Edit the proof method of this paragraph
In the 1950s, Yutaka Taniyama, a Japanese mathematician, first put forward a conjecture about elliptic curves, which was later developed by Goro Shimamura, another mathematician. At that time, no one thought that this conjecture had anything to do with Fermat's last theorem. In 1980s, German mathematician Frey linked Yutai Taniyama's conjecture with Fermat's last theorem. What andrew wiles did was to prove that one form of Yutai Taniyama's conjecture was correct according to this connection, and then deduced Fermat's last theorem.
This conclusion was officially published by Willis at the seminar of Newton Institute of Mathematics, Cambridge University, USA on June 2 1, 1993. This report immediately shocked the whole mathematics field, and even the public outside the mathematics door paid infinite attention. However, wiles's certificate was immediately found to have some defects, so it took wiles and his students 14 months to correct it. 1September 1994 19 They finally handed over a complete and flawless scheme, and the nightmare of mathematics finally ended. 1In June 1997, wiles won the Wolfskeil Prize at the University of G? ttingen. At that time,100000 counterfeit goods were about $2 million, but when wiles received them, it was only worth about $50000, but andrew wiles has gone down in history and will be immortal.

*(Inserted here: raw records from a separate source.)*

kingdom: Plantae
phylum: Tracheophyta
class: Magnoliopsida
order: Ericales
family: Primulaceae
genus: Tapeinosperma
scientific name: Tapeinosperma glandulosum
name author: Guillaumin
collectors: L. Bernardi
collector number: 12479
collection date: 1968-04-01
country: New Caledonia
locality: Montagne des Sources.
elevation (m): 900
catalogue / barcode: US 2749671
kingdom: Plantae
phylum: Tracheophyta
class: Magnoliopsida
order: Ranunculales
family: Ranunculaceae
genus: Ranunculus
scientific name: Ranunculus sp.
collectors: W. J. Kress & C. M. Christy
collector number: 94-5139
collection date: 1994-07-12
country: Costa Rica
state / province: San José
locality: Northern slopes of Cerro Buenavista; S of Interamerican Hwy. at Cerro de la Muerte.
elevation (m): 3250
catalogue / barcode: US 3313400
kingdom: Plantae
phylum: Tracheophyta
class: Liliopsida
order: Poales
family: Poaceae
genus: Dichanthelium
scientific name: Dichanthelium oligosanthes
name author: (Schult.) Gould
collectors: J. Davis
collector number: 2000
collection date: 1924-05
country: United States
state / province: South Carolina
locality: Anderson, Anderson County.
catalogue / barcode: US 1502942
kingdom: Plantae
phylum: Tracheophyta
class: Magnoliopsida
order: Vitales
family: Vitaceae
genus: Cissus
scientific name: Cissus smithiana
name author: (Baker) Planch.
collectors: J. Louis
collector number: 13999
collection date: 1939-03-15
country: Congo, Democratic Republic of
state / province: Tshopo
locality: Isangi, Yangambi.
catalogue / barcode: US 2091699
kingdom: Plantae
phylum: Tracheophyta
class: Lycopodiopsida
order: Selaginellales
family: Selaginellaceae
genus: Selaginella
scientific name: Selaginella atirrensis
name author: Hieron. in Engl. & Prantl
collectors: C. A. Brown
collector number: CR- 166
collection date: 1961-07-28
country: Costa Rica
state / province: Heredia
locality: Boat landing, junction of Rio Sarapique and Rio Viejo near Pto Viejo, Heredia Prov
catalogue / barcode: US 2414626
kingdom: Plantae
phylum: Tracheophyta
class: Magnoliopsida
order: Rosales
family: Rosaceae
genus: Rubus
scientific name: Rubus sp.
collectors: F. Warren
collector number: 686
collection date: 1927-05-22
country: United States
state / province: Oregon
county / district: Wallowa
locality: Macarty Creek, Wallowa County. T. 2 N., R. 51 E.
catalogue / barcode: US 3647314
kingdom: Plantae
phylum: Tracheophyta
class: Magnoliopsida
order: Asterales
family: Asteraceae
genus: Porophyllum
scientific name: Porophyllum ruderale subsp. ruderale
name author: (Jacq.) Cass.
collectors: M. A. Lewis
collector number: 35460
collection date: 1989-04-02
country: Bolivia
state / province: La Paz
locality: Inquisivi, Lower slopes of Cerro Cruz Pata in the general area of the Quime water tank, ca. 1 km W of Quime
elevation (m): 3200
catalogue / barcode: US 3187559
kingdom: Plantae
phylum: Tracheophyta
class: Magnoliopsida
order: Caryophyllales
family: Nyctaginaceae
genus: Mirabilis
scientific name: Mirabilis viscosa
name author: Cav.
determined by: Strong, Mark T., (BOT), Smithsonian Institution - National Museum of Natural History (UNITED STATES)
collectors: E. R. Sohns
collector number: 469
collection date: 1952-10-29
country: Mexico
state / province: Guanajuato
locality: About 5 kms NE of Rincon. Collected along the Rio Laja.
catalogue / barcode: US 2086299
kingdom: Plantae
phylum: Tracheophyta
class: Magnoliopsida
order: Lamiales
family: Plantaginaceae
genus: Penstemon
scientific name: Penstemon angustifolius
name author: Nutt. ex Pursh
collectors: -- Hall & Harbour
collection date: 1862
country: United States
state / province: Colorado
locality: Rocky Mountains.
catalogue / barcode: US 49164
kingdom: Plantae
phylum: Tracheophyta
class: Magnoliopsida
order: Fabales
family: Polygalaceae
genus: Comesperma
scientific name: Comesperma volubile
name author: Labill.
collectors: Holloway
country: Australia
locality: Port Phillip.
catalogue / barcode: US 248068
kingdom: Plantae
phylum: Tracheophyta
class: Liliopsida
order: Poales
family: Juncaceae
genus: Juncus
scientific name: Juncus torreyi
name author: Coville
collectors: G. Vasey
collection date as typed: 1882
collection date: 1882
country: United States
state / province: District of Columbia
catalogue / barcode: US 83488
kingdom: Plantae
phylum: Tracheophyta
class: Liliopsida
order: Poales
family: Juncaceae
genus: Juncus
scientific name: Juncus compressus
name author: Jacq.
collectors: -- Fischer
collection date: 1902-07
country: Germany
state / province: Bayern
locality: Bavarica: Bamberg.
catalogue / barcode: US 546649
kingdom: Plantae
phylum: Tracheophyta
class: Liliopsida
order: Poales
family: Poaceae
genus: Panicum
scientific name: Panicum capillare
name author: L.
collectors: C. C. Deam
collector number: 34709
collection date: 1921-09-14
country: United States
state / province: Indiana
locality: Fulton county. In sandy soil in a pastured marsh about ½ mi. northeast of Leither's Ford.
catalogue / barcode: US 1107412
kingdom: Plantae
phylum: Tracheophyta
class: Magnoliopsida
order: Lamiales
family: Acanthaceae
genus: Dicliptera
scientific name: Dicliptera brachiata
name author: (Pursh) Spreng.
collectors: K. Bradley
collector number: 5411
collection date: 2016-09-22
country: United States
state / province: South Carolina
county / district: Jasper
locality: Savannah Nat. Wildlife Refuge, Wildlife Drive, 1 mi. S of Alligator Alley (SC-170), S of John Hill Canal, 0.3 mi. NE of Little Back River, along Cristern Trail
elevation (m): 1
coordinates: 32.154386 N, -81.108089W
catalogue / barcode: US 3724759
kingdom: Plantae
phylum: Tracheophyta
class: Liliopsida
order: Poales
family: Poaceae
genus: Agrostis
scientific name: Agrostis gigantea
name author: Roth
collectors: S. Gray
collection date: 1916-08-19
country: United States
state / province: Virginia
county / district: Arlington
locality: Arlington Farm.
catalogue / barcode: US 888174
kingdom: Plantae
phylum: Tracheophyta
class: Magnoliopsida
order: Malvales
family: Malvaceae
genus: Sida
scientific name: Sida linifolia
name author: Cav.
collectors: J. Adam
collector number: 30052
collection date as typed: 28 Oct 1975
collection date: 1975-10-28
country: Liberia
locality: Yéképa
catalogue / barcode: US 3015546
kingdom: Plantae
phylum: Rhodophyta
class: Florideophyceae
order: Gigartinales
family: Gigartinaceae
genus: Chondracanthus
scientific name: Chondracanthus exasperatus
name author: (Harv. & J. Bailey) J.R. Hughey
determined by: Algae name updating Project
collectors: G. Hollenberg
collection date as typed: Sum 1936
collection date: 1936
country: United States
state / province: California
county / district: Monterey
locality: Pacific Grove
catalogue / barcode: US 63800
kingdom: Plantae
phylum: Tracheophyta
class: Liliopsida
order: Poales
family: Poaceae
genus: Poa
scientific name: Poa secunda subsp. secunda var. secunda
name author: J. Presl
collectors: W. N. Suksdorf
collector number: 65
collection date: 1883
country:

Expressed by indefinite equation, Fermat's last theorem is: when n >; 2. The indefinite equation x n+y n = z n has no integer solution of xyz≠0. In order to prove this result, we only need to prove the equations x 4+y 4 = z 4, (x, y) = 1 and x p+y p = z p, (x, Y) = (X, Z) = 65438+.
The case of n = 4 has been solved by Leibniz and Euler. Fermat himself proved that p = 3, but the proof was incomplete. Legendre [1823] and Dirichlet [1825] proved the case of p = 5. 1839, Lame proved the case of p = 7. 1847, the German mathematician Cuomo made a breakthrough in Fermat's conjecture. He founded the ideal number theory, which made him prove that when P
Modern mathematicians also use large electronic calculators to explore Fermat's conjecture, which greatly advances the number of p until 1977, when wagstaff proved p; 0, y>0, z>0, n>2, let x n+y n = z n, then x >;; 10 1,800,000。
Description:
Prove Fermat's last theorem is correct
(that is, x n+y n = z n for n > 2 There is no positive integer solution)
It is only necessary to prove that x 4+y 4 = z 4, x p+y p = z p (p is an odd prime number) has no integer solution.